Last November, the Dalai Lama countered with his own surprise. He proposed that instead of waiting for senior religious figures to search out his incarnation following his death, he might choose his own reincarnation — a possibility that has enraged Beijing. The Dalai Lama proposed a referendum among Tibetan Buddhists on whether to change the current reincarnation practice, in a way that could allow him influence in picking his own successor.
Meanwhile, Beijing has steadily been taking a tougher line on religious practices and cultural expressions of Tibetan pride. In November 2005, Zhang Qingli was appointed Communist Party secretary of the Tibet Autonomous Region. Mr. Zhang came from the Communist Youth League organization, part of the political stronghold of Mr. Hu. Mr. Zhang has made no attempt to disguise his paternal attitude toward his charges.
“The Communist Party is like the parent to the Tibetan people, and it is always considerate about what the children need,” Mr. Zhang said last year. He later added: “The Central Party Committee is the real Buddha for Tibetans.”

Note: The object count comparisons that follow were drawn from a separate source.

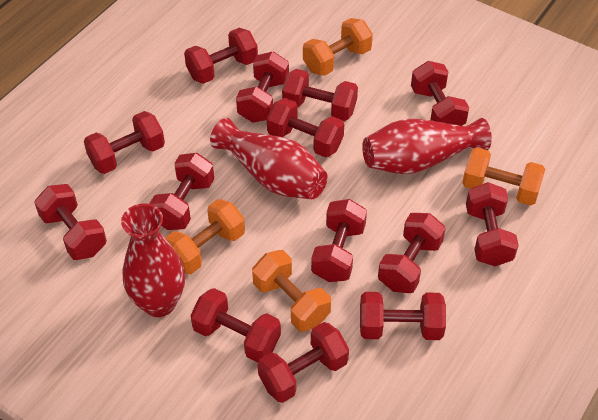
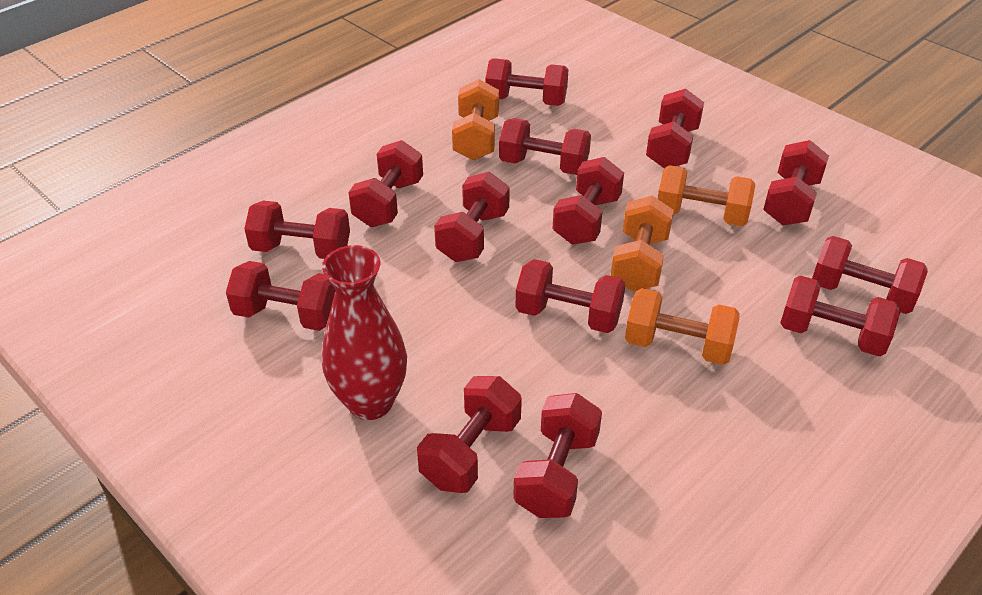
red vase: [121,204,185,317] [210,118,328,199] [362,118,492,174] = 3 -> [322,245,407,420] = 1

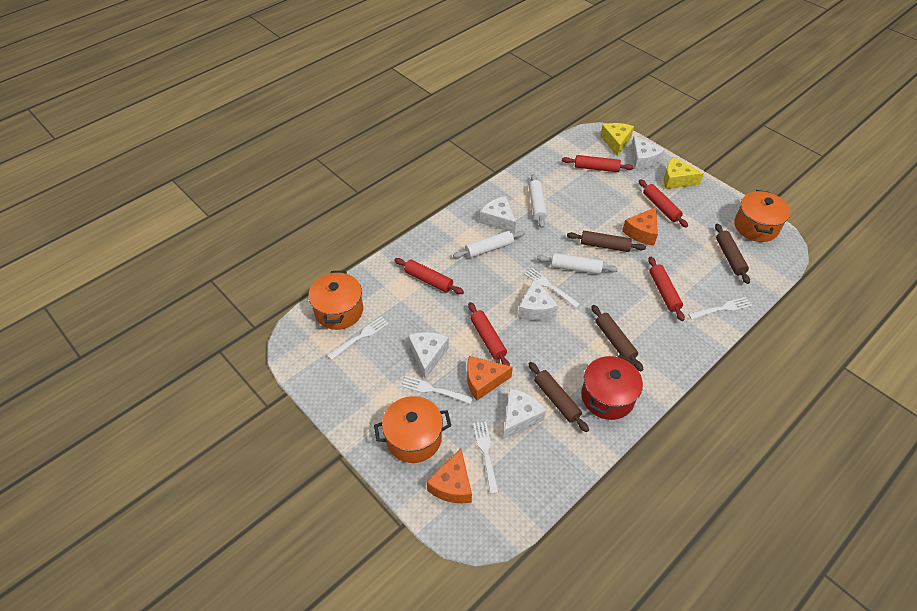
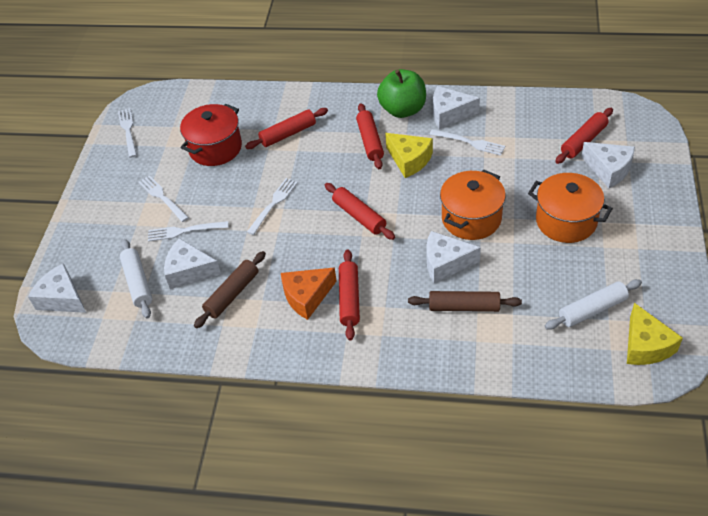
brown rolling pin: [529,362,589,432] [567,231,646,252] [591,305,644,371] [715,224,750,284] = 4 -> [194,251,266,328] [408,291,522,312] = 2
green apple: none = 0 -> [377,69,426,118] = 1
orange cheese: [427,448,472,503] [467,356,513,401] [622,207,658,245] = 3 -> [281,267,337,320] = 1
orange pot: [309,271,363,330] [374,396,451,463] [734,190,790,242] = 3 -> [440,170,506,240] [528,173,613,243] = 2
white rolling pin: [453,231,525,258] [529,174,547,228] [537,253,618,274] = 3 -> [120,239,152,319] [545,279,642,330] = 2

Robert Barnett, a Tibet specialist at Columbia University, said Mr. Zhang had taken a tough line. Tibetan government employees faced periodic requirements to write denunciations of the Dalai Lama. Mr. Zhang reintroduced a policy that forbade Tibetan students and government workers from visiting monasteries or participating in religious ceremonies or festivals.
By 2006, Mr. Zhang had revived an “anti-Dalai” campaign and intensified “patriotic education” at Buddhist monasteries. Monks are now required to attend long sessions listening to recitations of China’s interpretation of Tibetan history and also denounce the Dalai Lama.
“The party must surely know these monks are not going to change their minds” about the Dalai Lama, said Tsering Wangdu Shakya, a Tibet expert at the University of British Columbia. “So the whole point of the meetings is to intimidate the monks.”
Mr. Shakya said Chinese leaders must be stunned by the Lhasa riots because Tibet, under Mr. Zhang’s firm hand, had been thought to be pacified. In 2006, China opened the world’s highest railway, which cost $4.1 billion and traverses the Tibetan plateau to connect isolated Lhasa with the rest of the country. Beijing described the railway as a vital tool in developing the Tibetan economy, the poorest in China.
But many Tibetans regard the railroad as a threat. China has poured money into Tibet in hopes that economic development and higher incomes would win over a younger generation. For many Tibetan families, life has improved. But China has also encouraged huge numbers of Chinese migrants, whose presence has diluted the Tibetan majority.
“That is one of the biggest sources of resentment,” Mr. Shakya said of the Chinese migration. He said Tibetans believed Chinese were given more opportunities for jobs, and Tibetan unemployment is high. Beijing surely noticed that the younger generation it hoped to entice was rampaging on the streets of Lhasa.
Economic development also has brought environmental exploitation. The railway is regarded as a critical spur for China to extract and transport the rich deposits of copper, iron, lead and other minerals in the large unspoiled Tibetan highlands.
Last year, Tibetans in Ganzi Prefecture in Sichuan Province held angry protests to stop a mining company that was shearing off a mountain considered sacred by Buddhists. Eleven days ago, just before the Lhasa riots, about 100 monks and other Tibetans attacked Chinese cars and shops and clashed with the police there.
Several analysts say China cannot win the hearts of Tibetans if it continues to demonize the Dalai Lama. But China’s rhetoric about a sinister “Dalai clique” orchestrating the protests from behind the scenes suggests that its attitude is hardening. Mr. Shakya said restricting the flow of Chinese migrants would be a major concession. But few analysts believe Beijing is in any mood to make concessions.
For now, Lhasa will remain in the grip of the military police and soldiers. And, by one account, covered in white toilet paper.